BEGIN TEXT SECTION

Underwater Sequence Employed Large-Format Digital Cameras for Flexibility, Quality in VFX-Heavy Shots
Camera buffs will have their first chance to check out footage from the ARRI Alexa 65 in the real world this weekend, when an underwater sequence captured with the new large-format camera system hits movie theater screens as part of Mission: Impossible — Rogue Nation.
Cinematographer Robert Elswit, ASC, and underwater DP Pete Romano, ASC, shot scenes in an underwater tank at Warner Bros. studios in Leavesden, U.K. The main reason for bringing out the big guns was that the scene's background would be replaced in post. The higher-resolution image meant higher quality plates for the VFX team to work on—including the ability to severely crop the image and still end up with a picture that matched well with the 35mm camera negative for the rest of the film.
"We felt very privileged and excited to use the Alexa 65 on Rogue Nation," said the film's VFX supervisor, David Vickery, in a statement provided by ARRI. "In post-production, the large-format images we captured on the 28mm and 35mm Prime 65 wide-angle lenses gave Double Negative the flexibility to push in up to 280% on the frame and still extract a sharp 2K plate, which we then treated to look like the anamorphic film stock that the rest of Rogue Nation had been shot on."

END TEXT SECTION
BEGIN PROVIDED INFORMATION

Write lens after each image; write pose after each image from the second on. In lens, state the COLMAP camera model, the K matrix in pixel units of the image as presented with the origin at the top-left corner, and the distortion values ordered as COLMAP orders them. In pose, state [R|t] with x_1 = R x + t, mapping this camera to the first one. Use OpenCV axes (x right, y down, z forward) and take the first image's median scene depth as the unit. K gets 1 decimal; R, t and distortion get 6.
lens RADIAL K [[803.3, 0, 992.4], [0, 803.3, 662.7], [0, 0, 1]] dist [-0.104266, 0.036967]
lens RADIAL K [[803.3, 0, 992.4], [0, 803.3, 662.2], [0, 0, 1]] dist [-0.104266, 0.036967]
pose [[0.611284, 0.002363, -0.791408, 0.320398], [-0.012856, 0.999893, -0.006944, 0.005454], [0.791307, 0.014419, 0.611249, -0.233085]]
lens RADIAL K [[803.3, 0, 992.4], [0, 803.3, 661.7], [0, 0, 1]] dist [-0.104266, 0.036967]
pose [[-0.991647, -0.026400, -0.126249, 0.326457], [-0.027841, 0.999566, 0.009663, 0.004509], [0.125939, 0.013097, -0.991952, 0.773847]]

END PROVIDED INFORMATION
BEGIN PROVIDED INFORMATION

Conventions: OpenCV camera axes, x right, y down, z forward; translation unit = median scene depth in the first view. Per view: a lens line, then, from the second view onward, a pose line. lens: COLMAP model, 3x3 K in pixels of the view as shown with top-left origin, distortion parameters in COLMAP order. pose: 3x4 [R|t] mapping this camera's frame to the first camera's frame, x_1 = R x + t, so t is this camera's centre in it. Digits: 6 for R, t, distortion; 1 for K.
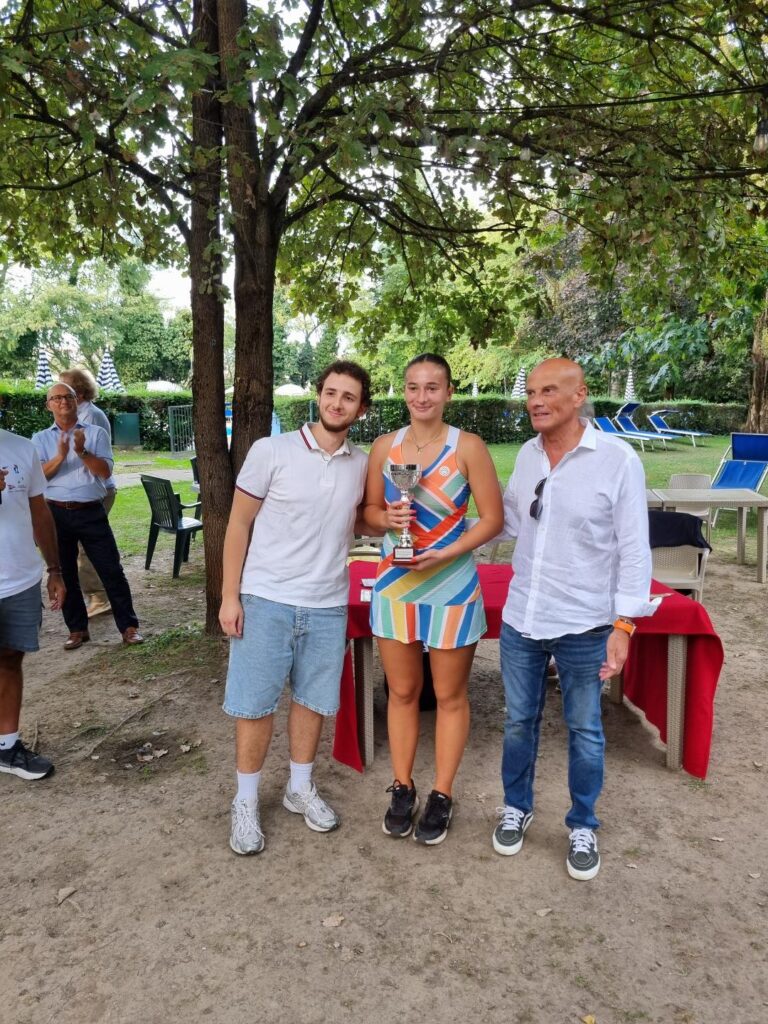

END PROVIDED INFORMATION
BEGIN PROVIDED INFORMATION

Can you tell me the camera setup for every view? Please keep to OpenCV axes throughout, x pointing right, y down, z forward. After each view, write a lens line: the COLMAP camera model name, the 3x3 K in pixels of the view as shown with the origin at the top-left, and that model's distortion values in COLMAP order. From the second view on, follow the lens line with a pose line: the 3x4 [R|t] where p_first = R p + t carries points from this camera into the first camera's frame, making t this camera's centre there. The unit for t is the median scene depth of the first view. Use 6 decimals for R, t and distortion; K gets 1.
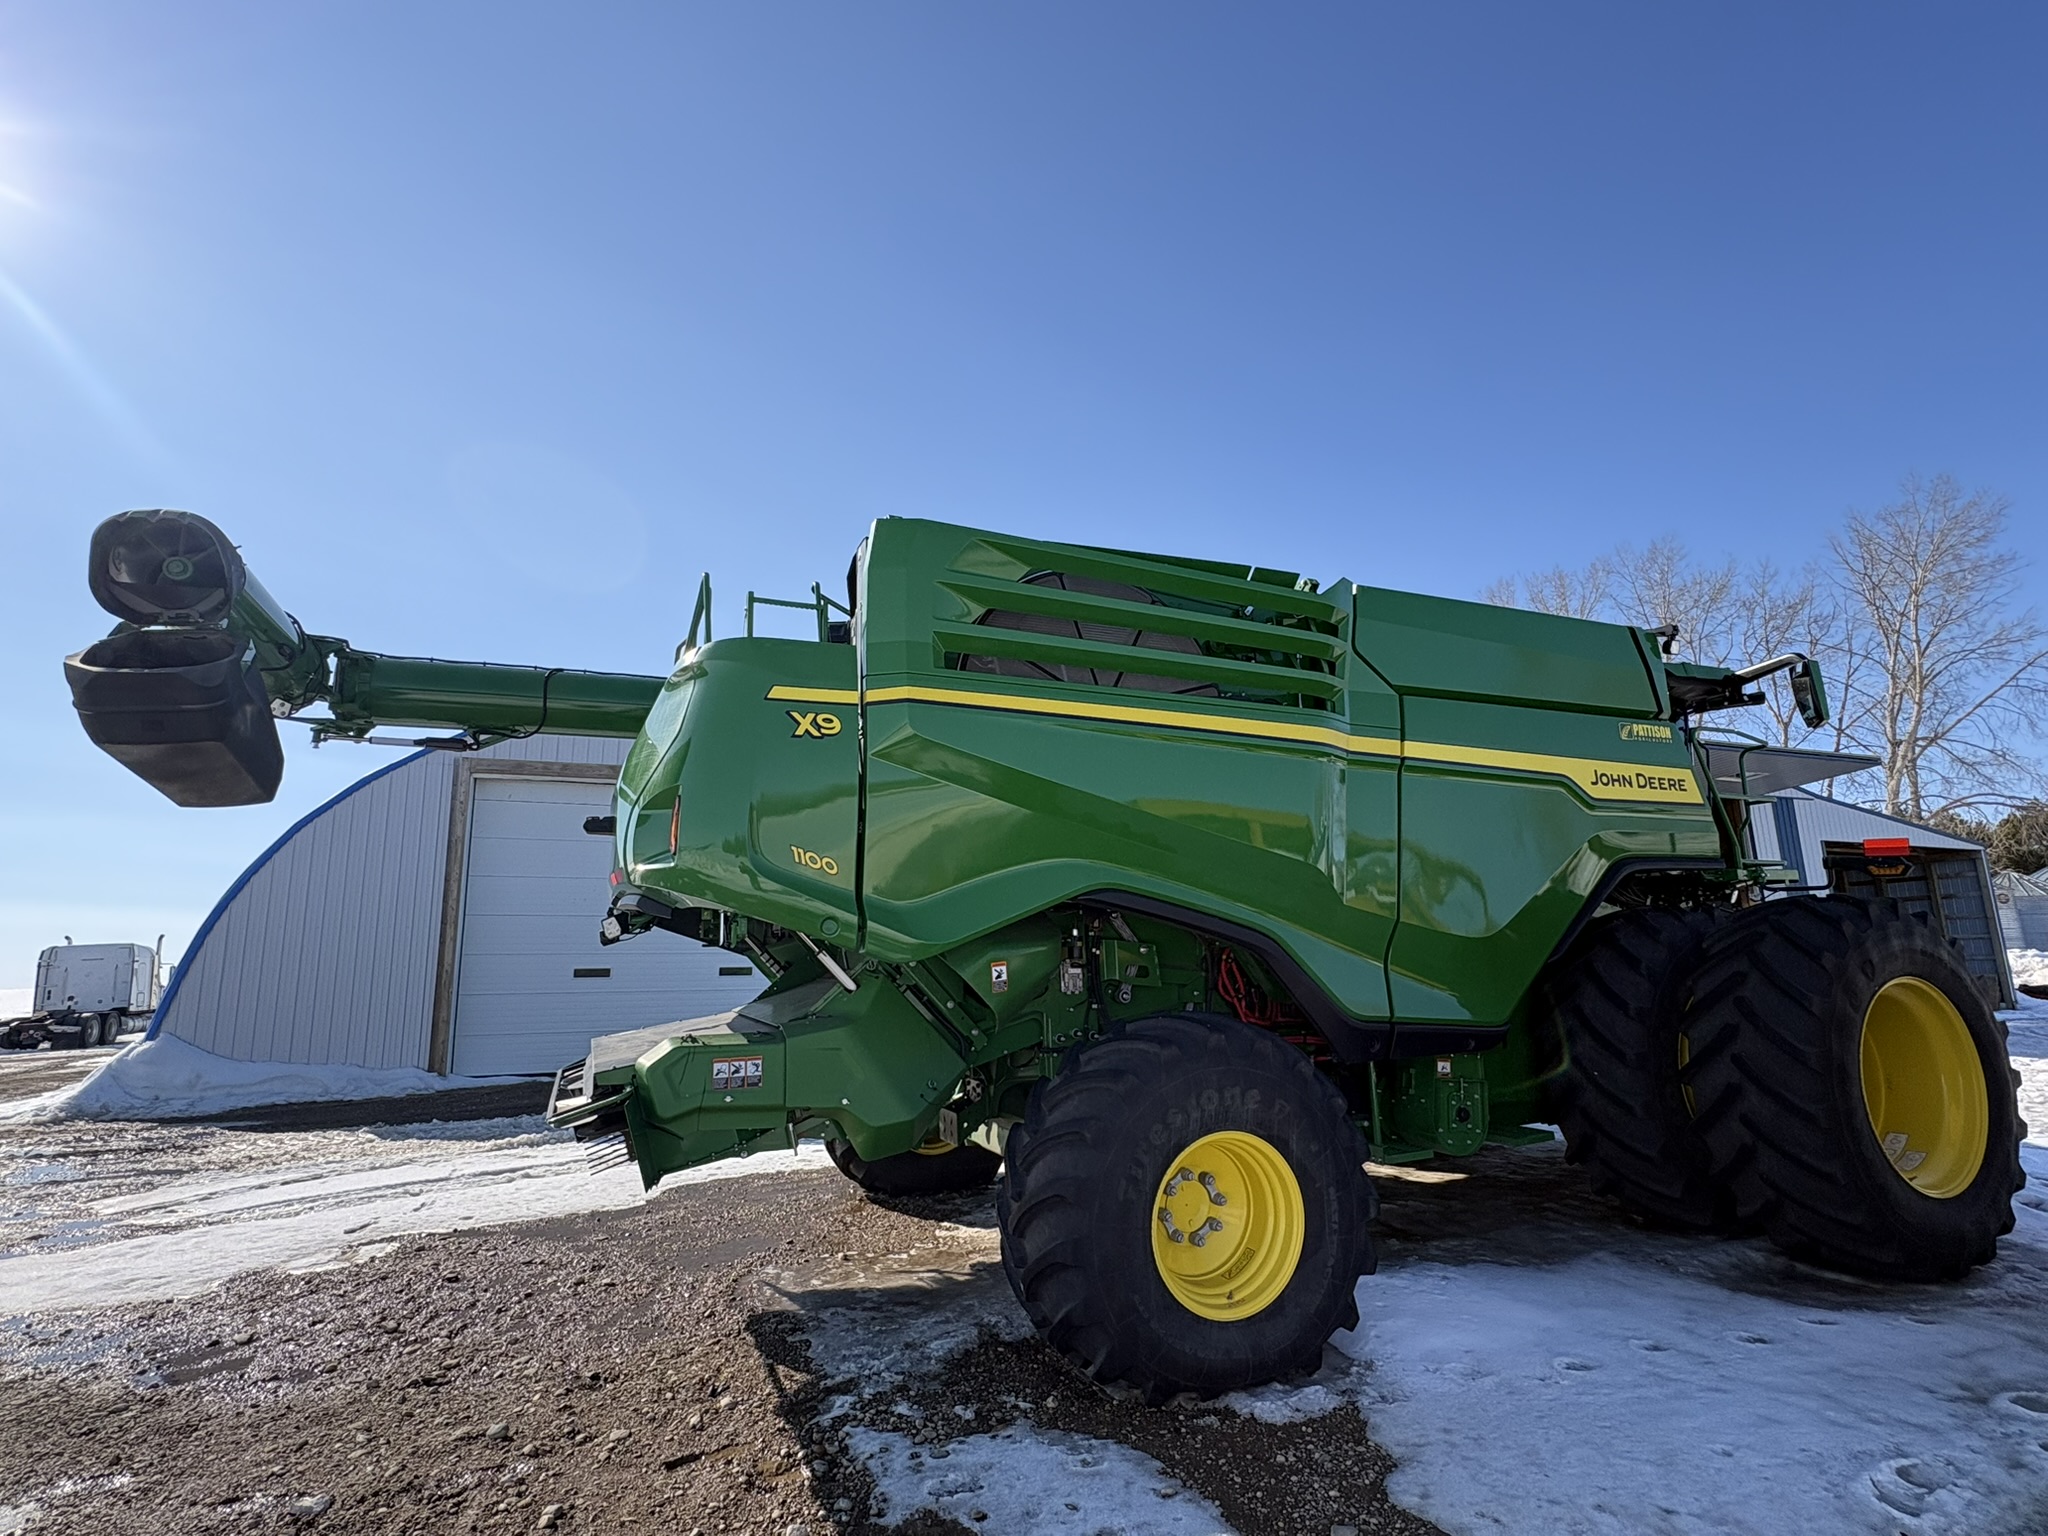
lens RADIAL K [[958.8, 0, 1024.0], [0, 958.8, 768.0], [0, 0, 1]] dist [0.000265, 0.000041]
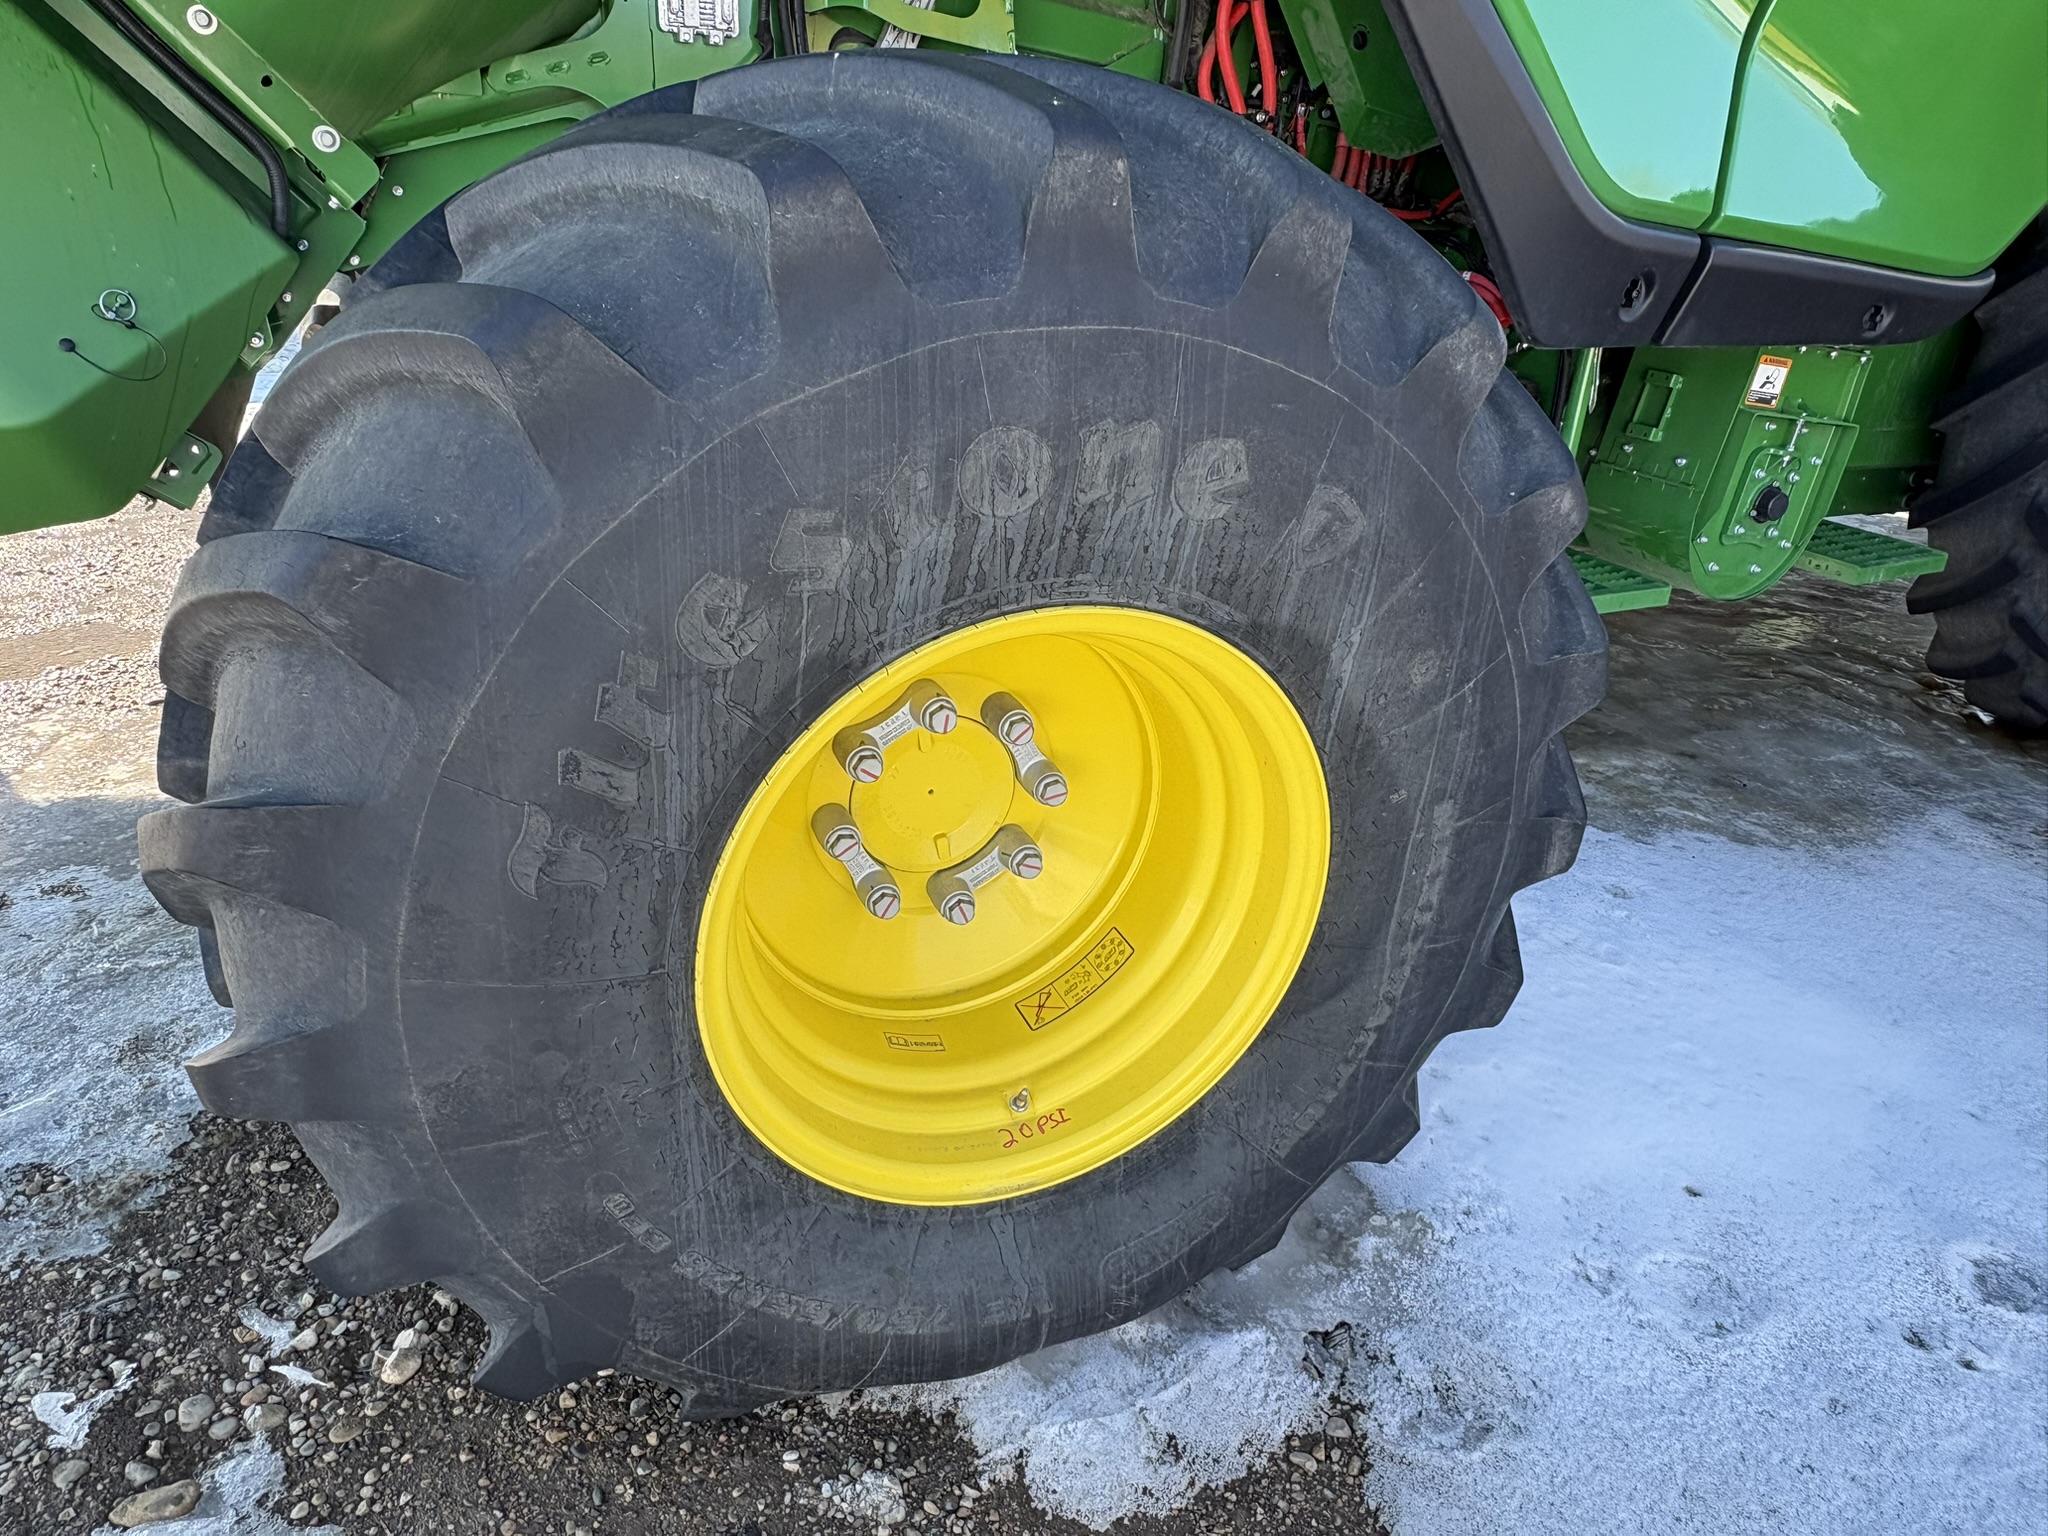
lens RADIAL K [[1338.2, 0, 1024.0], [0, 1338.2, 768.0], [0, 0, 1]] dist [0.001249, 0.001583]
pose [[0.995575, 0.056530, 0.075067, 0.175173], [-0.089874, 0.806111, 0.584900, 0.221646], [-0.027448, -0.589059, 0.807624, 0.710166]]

END PROVIDED INFORMATION

- TASK REQUIREMENTS:
1/ Summarize the article on the Alexa 65 underwater sequence in two sentences.
2/ According to the article on the Alexa 65 underwater sequence, what lenses were used to capture the large-format images?

- TASK RESPONSES:
1/ An underwater sequence in Mission: Impossible — Rogue Nation was shot with the new ARRI Alexa 65 large-format camera by Robert Elswit and Pete Romano in a tank at Warner Bros. studios in Leavesden, U.K. Because the scene's background would be replaced in post, the higher-resolution images gave the VFX team higher quality plates that could be cropped heavily: Double Negative could push in up to 280% and still extract a sharp 2K plate.

2/ The 28mm and 35mm Prime 65 wide-angle lenses.